Figure 3. The stars of the show: blue whales. A photograph captured from the small boat of one animal fluking up to dive down as another whale surfaces close by. (Photo credit: L. Torres)
Past studies in the STB showed evidence of a large upwelling event that occurs off the coast of Kahurangi Point (Fig. 2), on the northwest tip of the South Island (Shirtcliffe et al. 1990). In order to study the relationship of this upwelling to the distribution of blue whales, I plan to extract remotely sensed data (SST, SST anomaly, & NPP) off the coast of Kahurangi and compare it to data gathered from a centrally located site within the STB, which is close to oil rigs and so is of management interest. I will first study how decreases in sea surface temperature at the site of upwelling (Kahurangi) are related to changes in sea surface temperature at this central site in the STB, while accounting for any time differences between each occurrence. I expect that this relationship will be influenced by the wind patterns, and that there will be changes based on the season. I also predict that drops in temperature will be strongly related to increases in primary productivity, since upwelling brings nutrients important for photosynthesis up to the surface. These dips in SST are also expected to be correlated to blue whale occurrence within the bight, since blue whale prey (krill) eat the phytoplankton produced by the productivity.
Figure 4. A blue whale lunges on an aggregation of krill. UAS piloted by Todd Chandler.
To test the relationships I determine between remotely sensed data at different locations in the STB, I plan to use blue whale observations from marine mammal observers during a seismic survey conducted in 2013, as well as sightings recorded from the 2014, 2016, and 2017 field studies led by Dr. Leigh Torres. By studying the statistical relationships between all of these variables I hope to prove that remote sensing can be used as a tool to study and understand blue whale distribution.

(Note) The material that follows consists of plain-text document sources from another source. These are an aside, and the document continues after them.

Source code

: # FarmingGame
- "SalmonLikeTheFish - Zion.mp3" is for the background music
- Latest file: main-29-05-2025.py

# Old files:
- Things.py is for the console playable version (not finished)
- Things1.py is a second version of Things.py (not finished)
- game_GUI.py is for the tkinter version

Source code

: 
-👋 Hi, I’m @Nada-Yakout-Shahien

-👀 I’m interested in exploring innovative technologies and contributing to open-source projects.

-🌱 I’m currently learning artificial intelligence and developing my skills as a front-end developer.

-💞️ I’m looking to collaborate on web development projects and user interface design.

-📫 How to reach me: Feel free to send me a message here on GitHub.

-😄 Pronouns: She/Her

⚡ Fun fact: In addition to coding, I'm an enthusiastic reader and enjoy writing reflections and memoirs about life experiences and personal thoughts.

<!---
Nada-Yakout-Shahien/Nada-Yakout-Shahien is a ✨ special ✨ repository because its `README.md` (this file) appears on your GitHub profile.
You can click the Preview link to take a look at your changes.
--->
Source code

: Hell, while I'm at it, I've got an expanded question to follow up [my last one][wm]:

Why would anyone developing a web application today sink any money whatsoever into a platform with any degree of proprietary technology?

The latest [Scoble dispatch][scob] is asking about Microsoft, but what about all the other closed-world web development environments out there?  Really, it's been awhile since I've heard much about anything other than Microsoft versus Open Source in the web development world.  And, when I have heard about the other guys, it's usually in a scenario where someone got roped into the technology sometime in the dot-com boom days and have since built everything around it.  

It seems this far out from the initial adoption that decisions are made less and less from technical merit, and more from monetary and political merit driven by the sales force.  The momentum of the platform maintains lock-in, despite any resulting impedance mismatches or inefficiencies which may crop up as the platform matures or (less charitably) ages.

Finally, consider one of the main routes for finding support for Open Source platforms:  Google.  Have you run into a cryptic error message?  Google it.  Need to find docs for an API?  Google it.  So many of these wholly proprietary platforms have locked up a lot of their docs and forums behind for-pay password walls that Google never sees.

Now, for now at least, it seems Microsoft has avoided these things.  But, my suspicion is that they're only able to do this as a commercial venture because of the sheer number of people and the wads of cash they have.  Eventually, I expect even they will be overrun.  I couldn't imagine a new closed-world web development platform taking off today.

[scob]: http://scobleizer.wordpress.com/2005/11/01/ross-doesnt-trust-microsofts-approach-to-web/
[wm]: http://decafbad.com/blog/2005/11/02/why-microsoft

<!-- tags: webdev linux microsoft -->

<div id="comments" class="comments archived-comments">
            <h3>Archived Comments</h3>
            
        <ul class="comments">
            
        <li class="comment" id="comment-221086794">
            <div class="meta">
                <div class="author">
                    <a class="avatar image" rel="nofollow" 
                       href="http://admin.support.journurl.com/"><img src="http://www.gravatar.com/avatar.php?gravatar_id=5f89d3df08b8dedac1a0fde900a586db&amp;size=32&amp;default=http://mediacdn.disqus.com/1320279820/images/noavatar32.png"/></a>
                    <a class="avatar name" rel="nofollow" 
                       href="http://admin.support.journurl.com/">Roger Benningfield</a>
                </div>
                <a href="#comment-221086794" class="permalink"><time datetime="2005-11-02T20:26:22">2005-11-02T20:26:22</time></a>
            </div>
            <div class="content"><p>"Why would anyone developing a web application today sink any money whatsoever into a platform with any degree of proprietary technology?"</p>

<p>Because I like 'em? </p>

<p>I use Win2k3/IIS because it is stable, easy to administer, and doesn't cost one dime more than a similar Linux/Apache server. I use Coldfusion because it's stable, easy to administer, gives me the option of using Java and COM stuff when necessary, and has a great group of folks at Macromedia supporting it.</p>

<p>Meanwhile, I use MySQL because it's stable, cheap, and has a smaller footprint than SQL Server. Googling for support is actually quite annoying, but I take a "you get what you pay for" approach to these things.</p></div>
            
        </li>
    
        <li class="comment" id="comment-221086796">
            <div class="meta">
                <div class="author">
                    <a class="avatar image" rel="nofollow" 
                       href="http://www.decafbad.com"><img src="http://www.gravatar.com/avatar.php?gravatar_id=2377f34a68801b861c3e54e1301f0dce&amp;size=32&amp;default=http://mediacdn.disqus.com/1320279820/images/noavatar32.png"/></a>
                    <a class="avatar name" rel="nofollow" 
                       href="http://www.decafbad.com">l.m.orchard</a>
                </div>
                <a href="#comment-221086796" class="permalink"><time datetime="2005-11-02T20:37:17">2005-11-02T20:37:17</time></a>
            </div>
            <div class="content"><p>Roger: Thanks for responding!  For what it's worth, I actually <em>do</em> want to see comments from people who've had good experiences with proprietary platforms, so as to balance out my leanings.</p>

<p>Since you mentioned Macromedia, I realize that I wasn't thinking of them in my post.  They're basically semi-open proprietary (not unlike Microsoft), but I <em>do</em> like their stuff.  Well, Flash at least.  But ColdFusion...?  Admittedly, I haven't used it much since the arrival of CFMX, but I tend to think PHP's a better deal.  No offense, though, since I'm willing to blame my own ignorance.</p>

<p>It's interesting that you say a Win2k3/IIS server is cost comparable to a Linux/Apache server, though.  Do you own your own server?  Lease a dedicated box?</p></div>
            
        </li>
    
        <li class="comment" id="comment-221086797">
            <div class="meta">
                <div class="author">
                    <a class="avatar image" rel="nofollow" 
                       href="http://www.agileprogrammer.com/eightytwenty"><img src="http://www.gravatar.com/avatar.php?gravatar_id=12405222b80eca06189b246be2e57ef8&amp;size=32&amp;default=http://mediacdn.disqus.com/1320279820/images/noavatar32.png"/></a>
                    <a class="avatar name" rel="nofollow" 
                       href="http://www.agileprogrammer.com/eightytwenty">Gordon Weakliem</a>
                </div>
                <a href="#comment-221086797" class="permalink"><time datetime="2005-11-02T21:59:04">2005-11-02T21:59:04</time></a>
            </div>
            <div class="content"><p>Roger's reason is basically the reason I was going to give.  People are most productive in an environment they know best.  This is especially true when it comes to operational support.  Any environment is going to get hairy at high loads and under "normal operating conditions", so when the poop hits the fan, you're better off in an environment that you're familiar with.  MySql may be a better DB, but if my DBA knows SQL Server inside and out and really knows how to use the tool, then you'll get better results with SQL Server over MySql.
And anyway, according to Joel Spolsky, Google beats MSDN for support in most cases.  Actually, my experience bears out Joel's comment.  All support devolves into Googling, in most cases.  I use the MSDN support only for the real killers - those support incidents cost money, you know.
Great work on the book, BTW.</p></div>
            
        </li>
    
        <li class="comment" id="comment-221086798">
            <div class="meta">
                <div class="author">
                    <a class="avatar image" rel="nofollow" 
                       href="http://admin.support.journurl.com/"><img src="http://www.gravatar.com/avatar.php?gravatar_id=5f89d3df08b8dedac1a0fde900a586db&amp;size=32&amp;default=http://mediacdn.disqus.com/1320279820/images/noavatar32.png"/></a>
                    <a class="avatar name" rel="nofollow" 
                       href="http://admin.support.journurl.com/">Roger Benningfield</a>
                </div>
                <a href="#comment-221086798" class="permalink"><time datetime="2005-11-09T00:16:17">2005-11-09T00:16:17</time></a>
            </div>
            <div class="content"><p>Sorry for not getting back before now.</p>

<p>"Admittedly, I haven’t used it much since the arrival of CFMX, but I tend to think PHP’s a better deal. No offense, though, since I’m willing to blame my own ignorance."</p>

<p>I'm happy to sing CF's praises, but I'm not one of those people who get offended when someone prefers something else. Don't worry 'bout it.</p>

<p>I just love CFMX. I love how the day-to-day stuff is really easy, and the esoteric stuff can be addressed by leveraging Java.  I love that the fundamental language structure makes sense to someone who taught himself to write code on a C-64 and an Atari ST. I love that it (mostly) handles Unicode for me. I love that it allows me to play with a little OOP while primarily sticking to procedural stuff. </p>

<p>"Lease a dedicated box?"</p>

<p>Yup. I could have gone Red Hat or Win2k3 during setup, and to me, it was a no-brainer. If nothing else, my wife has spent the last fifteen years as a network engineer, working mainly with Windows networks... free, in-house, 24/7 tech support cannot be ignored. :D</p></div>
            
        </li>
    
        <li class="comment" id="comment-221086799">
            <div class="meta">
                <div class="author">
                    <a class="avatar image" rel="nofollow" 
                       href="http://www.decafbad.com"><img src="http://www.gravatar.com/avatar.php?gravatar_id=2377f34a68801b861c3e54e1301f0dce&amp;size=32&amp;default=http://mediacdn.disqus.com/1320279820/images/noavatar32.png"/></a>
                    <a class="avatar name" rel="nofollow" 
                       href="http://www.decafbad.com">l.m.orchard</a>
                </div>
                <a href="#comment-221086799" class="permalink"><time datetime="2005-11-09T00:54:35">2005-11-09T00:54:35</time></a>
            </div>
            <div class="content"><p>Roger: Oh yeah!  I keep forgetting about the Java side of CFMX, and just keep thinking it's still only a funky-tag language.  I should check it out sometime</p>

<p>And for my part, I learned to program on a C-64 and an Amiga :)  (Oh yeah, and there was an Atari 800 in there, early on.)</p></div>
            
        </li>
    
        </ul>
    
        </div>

I am very excited about this research, especially because the end goal of creating an MPA really gives me purpose. I feel very lucky to be part of a project that could make a positive impact on the world, if only in just a little corner of New Zealand. In the mean time I’ll be here in Hatfield doing the best I can to help make that happen.
References:
Barlow DR, Torres LG, Hodge KB, Steel D, Baker CS, Chandler TE, Bott N, Constantine R, Double MC, Gill P, Glasgow D, Hamner RM, Lilley C, Ogle M, Olson PA, Peters C, Stockin KA, Tessaglia-hymes CT, Klinck H (2018) Documentation of a New Zealand blue whale population based on multiple lines of evidence. Endanger Species Res 36:27–40.
Shirtcliffe TGL, Moore MI, Cole AG, Viner AB, Baldwin R, Chapman B (1990) Dynamics of the Cape Farewell upwelling plume, New Zealand. New Zeal J Mar Freshw Res 24:555–568.
Torres LG (2013) Evidence for an unrecognised blue whale foraging ground in New Zealand. New Zeal J Mar Freshw Res 47:235–248.